Finding Your Own Health Insurance
Health insurance, car insurance, home insurance… with all the different categories of things providing us protection against a possible eventuality, you’d think that schools would prepare you on how to shop for at least one of them. Most young adults don’t particularly need to worry about health insurance until they’re 26 although, that was not the case for me––and I’m sure, many other people entering adulthood. At just a tender 22 years of age, not only was I plagued with having to find my own health insurance, but I had to pay for it too. It was extremely frustrating, and nearly a month long process. And little did I know, as if paying for my own health insurance wasn’t enough, dental and vision plans were not included. I felt like I was watching one of those toy infomercials I’d see growing up with most of the necessary parts being “sold separately”. Premiums, co-pays, and in-network providers might as well have been a foreign language to me.

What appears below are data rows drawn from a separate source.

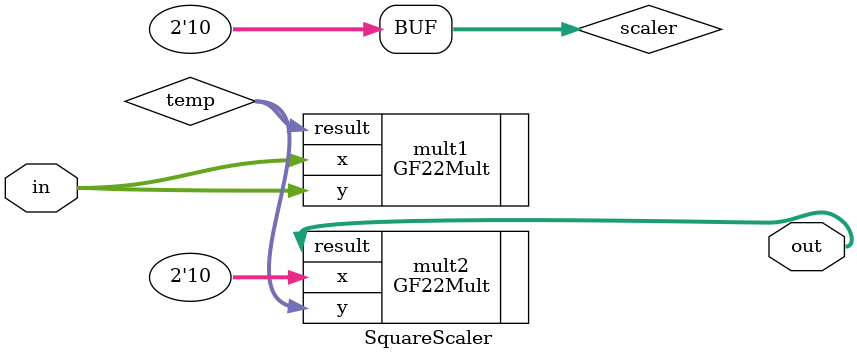
<source format=v>
module SquareScaler(
        input[1:0] in, 
        output[1:0] out 
    );
    
    reg[1:0] scaler = 2'b10;
    wire[1:0] temp;
    
    GF22Mult mult1 (.x(in), .y(in), .result(temp));
    GF22Mult mult2 (.x(scaler), .y(temp), .result(out));
    
    
endmodule

</source>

When searching for health insurance plans the second time around, one of the things that I found most useful to look for in a plan was one that offered co-pays for both primary and specialty visits. I was unlucky enough for my first plan to be with a company that did not offer co-pays for specialty visits––and after visiting CityMD urgent care, I was stuck paying double of what I would have for that month in health care fees because of it. Do your due-diligence, read the fine print, and compare-and-contrast as many plans as you need to before rushing into one that you’ll hate in just a couple months.
How to Avoid Owing Uncle Sam
Every year that tax season rolls around, I’m overwhelmed with feelings of both optimism and genuine concern. On one hand, I could get a considerable amount of the money taken out of my pay checks for the previous year back, but on the other, I could owe even more. Nearly every tax season, I’ve owed Uncle Sam money, as if enough isn’t taken out of my checks as is. I thought that I would be safe as a college student, but not even then.
With this being the case, I’m almost 100% sure that upon filling out the W-4’s for the positions I’ve held, I’ve completely butchered them. It was only this past tax season, courtesy of my tax guy, that I learned to claim 0 exemptions for both state and federal, to avoid owing next year. Better late than never I guess right? Had I been taught every step of the tax filing process––from filling out a W-4, to having the option of filing my taxes myself instead of simply paying a stranger to worry about it––these were all things that could have been avoided. Now, I’m doubtful that I’ll ever fully understand how taxes work, as this topic seems to befuddle even the most well-intentioned adult.
Granted, it’s traditionally a parent’s duty to teach civic responsibility, but given how little we actually need to know about the topics that were covered in school, there could certainly be more of a balance. And, when we finally enter parenthood, how is it considered sensible for us to be tasked with teaching our children something we never even officially learned ourselves? We were forced to discover how to do most of these things, if not all, through trial-and-error. Experience should not have been our teachers when it comes to matters that can make or break our quality of living. Until the schools actually implement courses that teach these crucial life skills, I suppose we’ll just have to continue to seek out the information ourselves.